Fruit d’un amour idyllique entre un natif chinois et une ressortissante camerounaise très connue, Henza Benty, styliste, modéliste et chanteuse, Cristal Han connait une enfance plutôt heureuse. Née le 27 Déc au Cameroun, elle y commence ses études primaires.
Quelque temps après, elle rejoint ses grands-parents en Chine et y réside jusqu’à l’âge de 14 ans, avant de retourner au Cameroun auprès de ses parents. Et c’est durant cette période qu’elle fait son entrée dans le milieu du mannequinat. Tout en poursuivant ses études, elle multiplie les défilés pour de grands stylistes camerounais et étrangers alors qu’elle n’a que 15 ans.
À l’âge de 18 ans, après l’obtention de son baccalauréat, elle s’envole pour le Canada où elle va connaître un parcours académique atypique. En effet, Cristal Han se faufile entre l’université de Montréal et l’UQAM. Après trois ans à l’UQAM, le Design Intérieur n’a plus aucun secret pour elle.
Durant son stage, elle se heurte à une triste réalité : il est assez compliqué de se faire une place rapidement dans le milieu du design au Canada. Pour cause, elle n’a pas autant de contact à Montréal qu’au Cameroun. Elle effectue donc une reconversion et se lance dans le domaine capillaire, ce qui lui réussit pas mal depuis lors.
Nous avons eu le privilège de dégoter un entretien avec la jeune femme, au cours duquel elle nous a tout raconté. Écoutez…
Après avoir fait un an en économie et trois ans en Design et Intérieur, que s’est-il passé pour que tu te retrouves propulsée au rang d’experte en cheveux afro ?
Après mes trois années d’études en Design et Intérieur. J’ai fait des stages sur Montréal, malheureusement, je n’avais pas le même carnet d’adresses du Cameroun pour grimper rapidement les échelons. Des journées remplies de tâches basiques et à monter des plans répétitifs n’était pas stimulant et j’ai pris la décision d’arrêter.
Dans la quête de mes nouveaux horizons, je suis resté fidèle au mannequinat. En tant que mannequin indépendant, je cherchais mes propres contrats jusqu’à me faire une petite place dans le milieu de la mode Montréalaise. C’est le mannequinat qui m’a permis de faire mon entrée dans le milieu de la coiffure. C’était le tout début du mouvement Happy to be Nappy ou les hair stylist n’avaient aucune connaissance du cheveu Afro, n’en parlons de mes cheveux afro-asiatiques. Cette journée-là j’étais mannequin, et moi, on me coiffait. Je me suis fait remarquer par le chef coiffeur qui était présent et attentif.

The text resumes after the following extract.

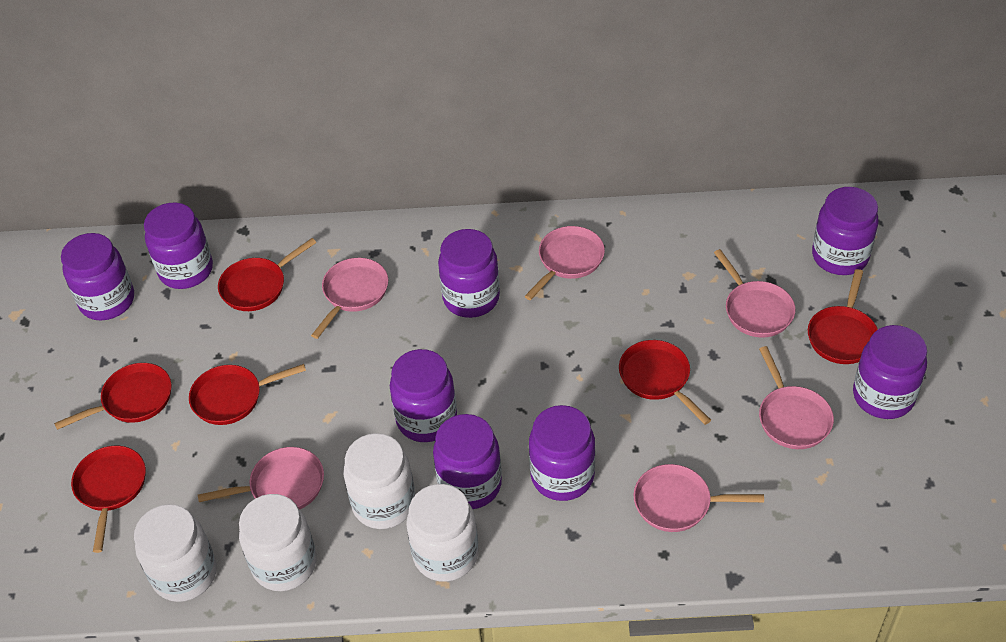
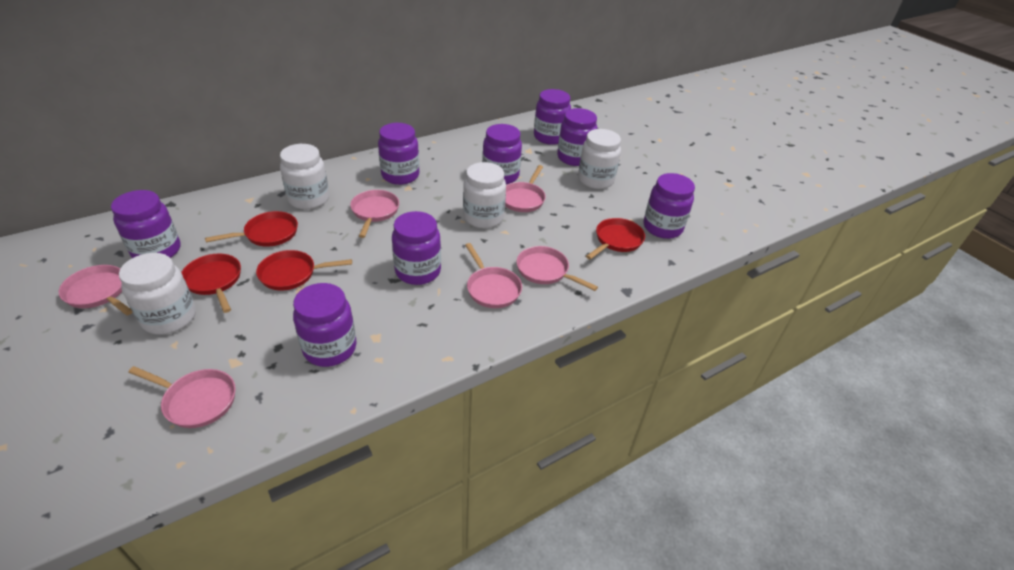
red pan: 6 -> 4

Il m’a entendu donner des instructions à sa collègue pour obtenir la coiffure désirée par le styliste de mode. Suite à ça, il est venu me coiffer. On a échangé longuement sur la matière et en même temps, j’aidais à coiffer mes autres collègues mannequins aux cheveux Afro… Et là, il s’exclame « ah ! Ce serait intéressant si tu pouvais intégrer l’équipe avec de petites prestations et on verrait la suite. »
Je lui réponds avec sincérité « je n’ai pas appris la coiffure à l’école Mr. » Il m’a dit, on verra, ça va aller, pas besoin de l’école des froids dans les métiers d’arts. J’ai vu comment tu utilises tes mains et tu as le talent. »
Et c’est ainsi que j’intègre alors l’équipe de la marque Pantène Et j’y ai fait cinq ans. Où je me suis également formée pour la haute coiffure européenne auprès de mon mentor Dénis Binet, j’ai évolué par la suite comme autodidacte dans le domaine des extensions et des perruques capillaires, avec un grand atout de parler couramment la langue paternel, le mandarin (Chine) d’où ces produits sont essentiellement produits.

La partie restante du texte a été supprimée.